あと、話者交替の際に、手を挙げ、名乗るというルールを作っておくといいです。特に全員がカメラオンとかだと、誰の話がはじまったかわかりません。通訳者は、誰が言っているか頭につけて通訳するので、音声でもやったほうがいいです。

(手話で話す人は、カメラの画角からはみ出ないようにするのが重要なんだけど、これはろう者のほうが上手なので、私の出る幕じゃないな…)

7.通訳者の交替

発表中に通訳が交替することがあります。だいたい15分くらいで交替するのが標準的です。参加者全員が顔出ししていて、通訳者が交替すると、誰を見たら良いかわからないので、スポットライト機能を使うか、アナログな方法として、「話す人だけカメラオン」にするかします。通訳者がその辺をやってくれることもあるので、通訳者に共同ホスト権限を付与しておくといいです。手話通訳者がどこまでそれをやれるかも打ち合わせで確認しましょう。主催者側の人員が使えるならそれがいいのですが、発表者しかいませんとかだと、自分が話しながらZoomの管理もしてみたいになって結構大変です。だから本当は、操作担当者を別に用意するのが理想。

ろう者の発言を音声にするとき、通訳者のカメラはオンにします。ろう者が、今通訳されているかどうか音ではわからないからです。

8.終了時

よく忘れるのが、終わりです! と安心して終わってしまうこと。とりあえずスクリーンショットとか、その後の手続きのこととか、諸々あるので、とりあえずみんな顔出しして通訳者にお礼を言って終わりにする儀式をするぞ、くらいの段取りを組んでおくと、事務的なこともうまくいくかもしれません。

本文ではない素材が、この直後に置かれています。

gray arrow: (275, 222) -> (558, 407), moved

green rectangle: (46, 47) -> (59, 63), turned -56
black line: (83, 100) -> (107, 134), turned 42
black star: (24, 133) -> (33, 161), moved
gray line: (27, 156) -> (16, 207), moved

対面のときの通訳でもそうなのですが、発表者が通訳手配をしていると、いろいろ漏れます。私だけかもしれないけど、発表する人は、発表に集中してるし、質疑もあるし、対面開催だと、「個人的な質問」とかもあるので、終わったときに通訳が放っておかれることも。手続き書類とかがある場合は、先にやっておいたほうがいいです。特に後ろに休み時間がある場合。

また、ろう者が発表者のときだと、通訳さんは、「個人的な質問」タイムにもかりだされることがあります。そうしたわけで、通訳の延長時間についても決めておくのがいいと思います。いつまでだったら延長して構わないのか、先に聞いておきましょう(延長料金も必要です)。エージェントを通しておくと、その辺はエージェントがアナウンスしてくれるので、安心です。

オンライン会議システムで何をどうすると手話通訳が見やすくなるのかとかは、正直ほかにもノウハウ記事がたくさんあるので(PEPNETサイトとか)とりあえず、どんな流れで何が起こるかだけ書いたものと思って、ご参考まで。